The only way that she finally became agreeable to getting under her covers was if I agreed to take a picture of the bed so that she would know how to replicate her hard work the following day.

 

chore chart conundrum
too perfect to sleep in

 

Both the room cleaning and bed making are new daily jobs, two of the five that she must now complete every day in order to be in compliance with the chore chart that she helped put together at Daisy Scouts.

 

almost done for the day

 

On the surface this seems like a great idea, a way to start encouraging responsibility and introducing her to the idea of expectations regarding the sharing of household duties. Habits formed now that hopefully will continue in the future.
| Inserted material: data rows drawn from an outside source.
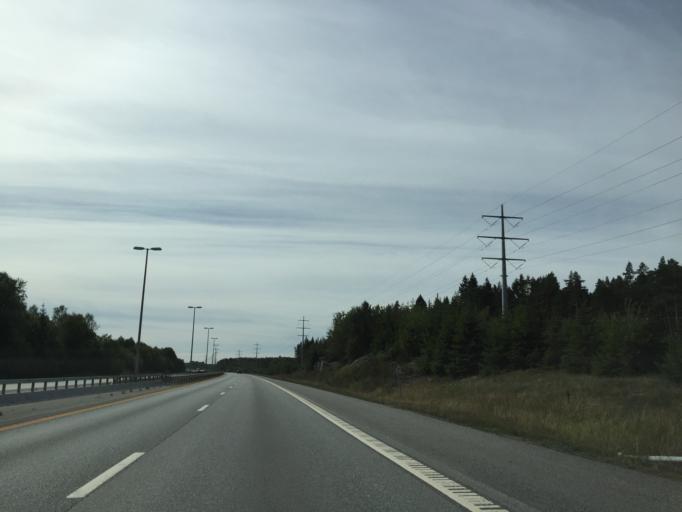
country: NO
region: Akershus
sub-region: Vestby
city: Vestby
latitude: 59.5644
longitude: 10.7209
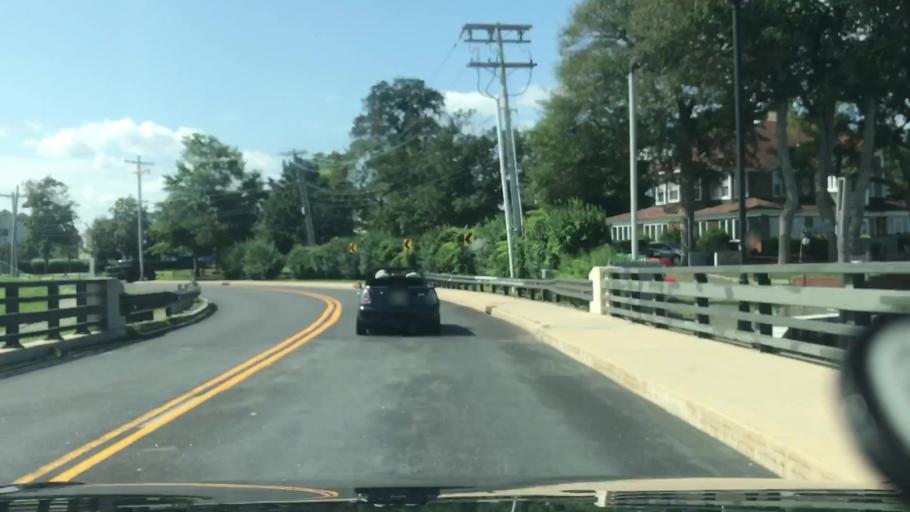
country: US
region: New Jersey
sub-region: Monmouth County
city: Monmouth Beach
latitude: 40.3275
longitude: -73.9925
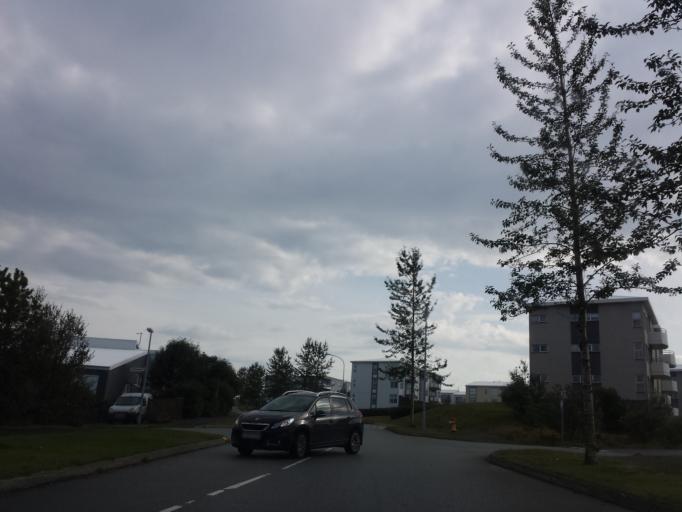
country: IS
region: Capital Region
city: Kopavogur
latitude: 64.0998
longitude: -21.9030
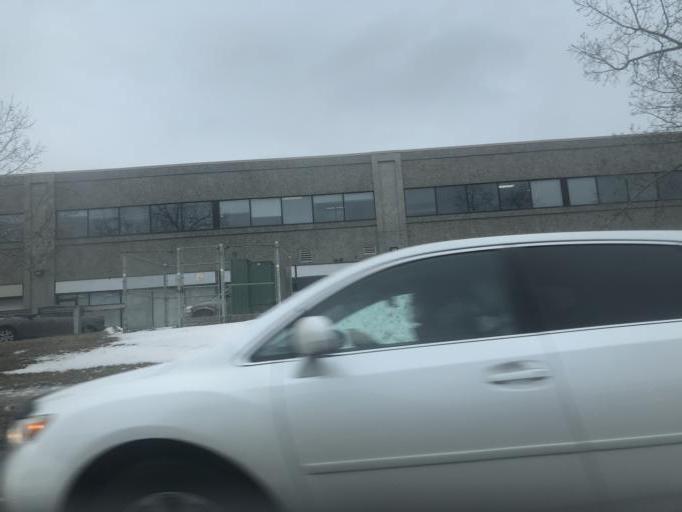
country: CA
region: Alberta
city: Calgary
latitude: 51.1011
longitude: -114.0365
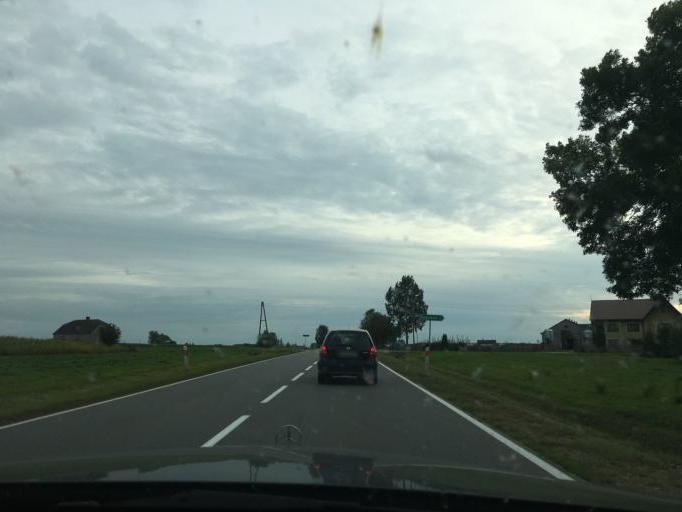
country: PL
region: Masovian Voivodeship
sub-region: Powiat ostrolecki
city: Czerwin
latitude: 52.9319
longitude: 21.8823
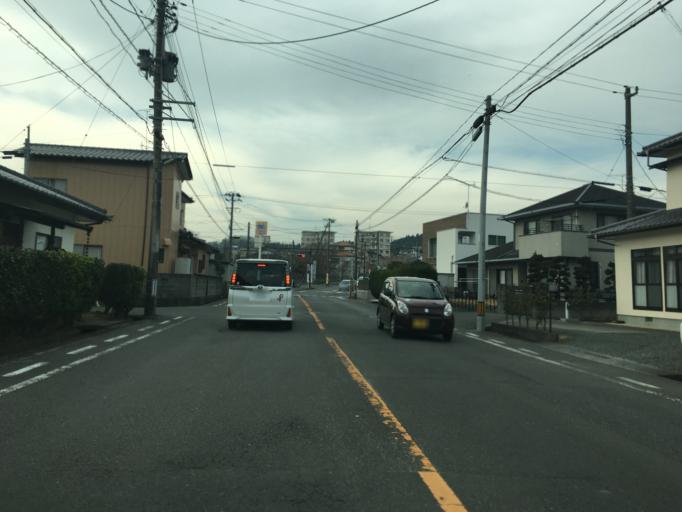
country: JP
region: Fukushima
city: Iwaki
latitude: 36.9843
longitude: 140.8875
An avoidance of the endless nagging that seems necessary to get her older sister to perform even the simplest of tasks.

Instead what we have is a new obsession, an extra half hour added on to our morning routine and the potential for a stern scolding if I get caught filling up the dog’s bowl.  The nearby chart offers no room for discussion regarding who’s job that now is.  I’m fairly certain that she is now purposely throwing her dirty clothes on the floor next to her hamper so that she will have something to clean up after her shower,  a way to clean a room that otherwise may not have needed cleaning that particular day.

Fortunately there doesn’t seem to be any real anxiety involved, something that her competitive nature always has me nervous about.  To her this is just another challenge that once accepted, must be completed. Every day.  No matter how late it makes us for school.
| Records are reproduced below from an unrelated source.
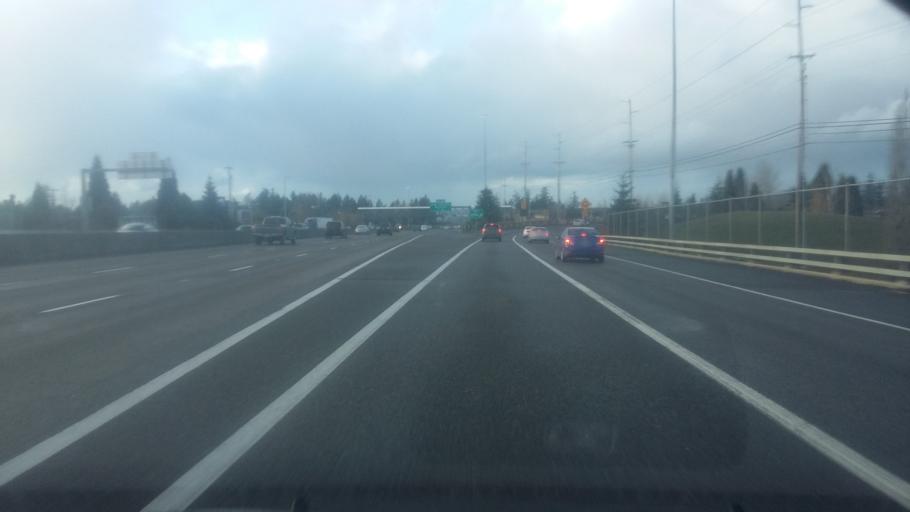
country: US
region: Oregon
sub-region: Washington County
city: West Haven-Sylvan
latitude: 45.5083
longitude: -122.7776
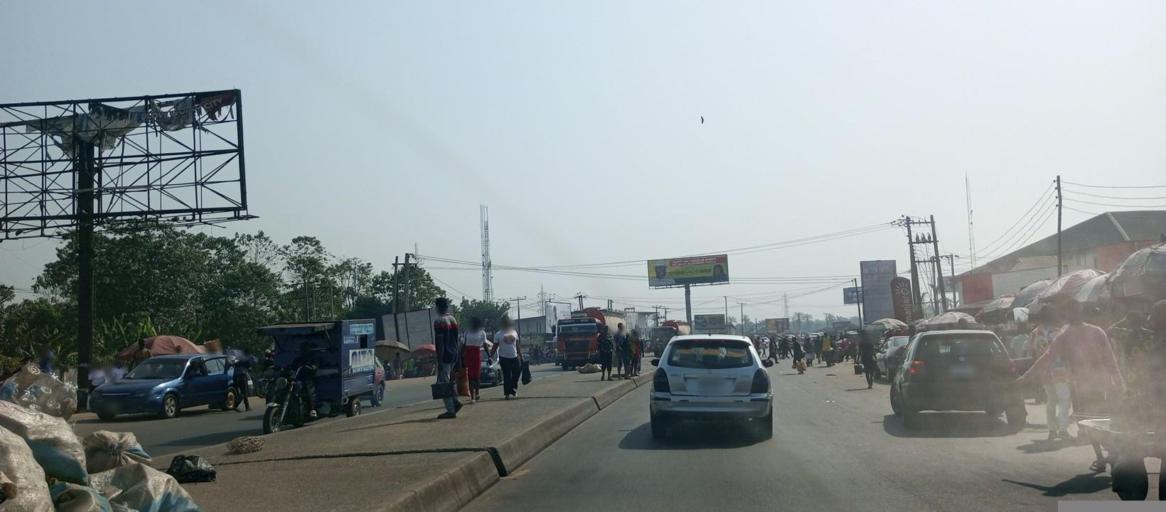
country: NG
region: Rivers
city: Emuoha
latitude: 4.8989
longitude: 6.9060
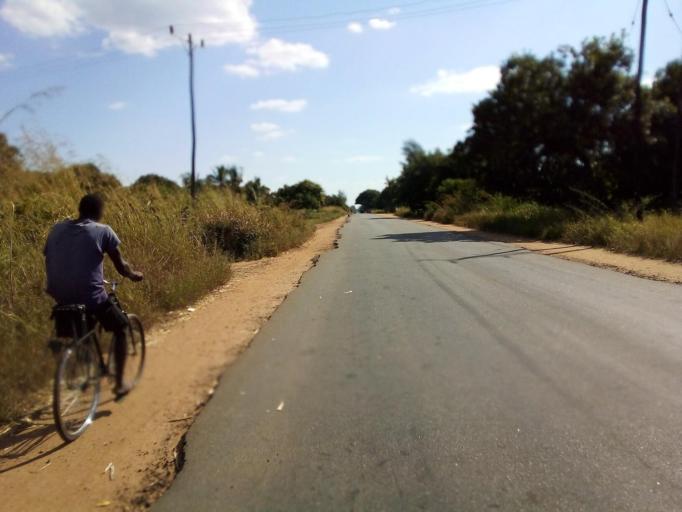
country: MZ
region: Zambezia
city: Quelimane
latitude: -17.5769
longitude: 36.6581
I still think a chore chart is a great idea. Still admire her drive, her willingness to help around the house, and the ferocity with which she attacks anything new.  A slight decrease in intensity once in a while would probably be OK though.

 

chore chart conundrum
Another day on the job

 

 

Taking One On The Chin

 

 

Another first
just another day of dragon hunting

 

Our day started well enough.  After an hour of running around the woods there was still plenty of time before the end of the teenager’s soccer practice for us to go to the adjacent playground for a while.  I settled in at a shaded picnic table to “watch this” as she walked across a steel balance beam approximately three feet off the ground somewhere between twenty and thirty times in a row.

It’s an act I had seen quite a bit of on our last visit.  A demonstration of agility she was thrilled that no longer required holding my hand to accomplish.  The latest challenge faced and overcome.

One that we may have been a bit premature in celebrating.

 

One to the chin
An unexpected detour

 

A lapse in concentration, a missed step and more blood than I would have expected later and we instead had our first visit to the Emergency Room, seven stitches being required to close the laceration on her chin.

As always, I was amazed by the toughness and resiliency of this kid. There were tears, there was some shock at the amount of blood, and there was fear when she was lay down for the sutures, but she handled it all without complaint.  After a numbing compress took some of the sting away her biggest concerns were over the chips in her freshly painted nails and whether or not she was still going to look pretty when her family came over for Easter dinner.

I’ll be curious to see what happens when we go back.  She has a stubbornness to her that has never really been tested in this manner before.  Will this be considered a failure that needs to be rectified, or a reason to stay away from the beam from now on?

I’m guessing that it’s going to be somewhere in the middle.  I won’t push, but if she needs some encouragement to get back on I’ll provide it.  Both of us will need her to be holding my hand the first few attempts.

There’s an old boxing cliche that a fighter can never be considered a true champion until the first time he takes one on the chin, hits the mat, and gets back up.  Today my daughter took her first real shot to the chin. I’m willing to bet she’ll be ready to go when the next round begins.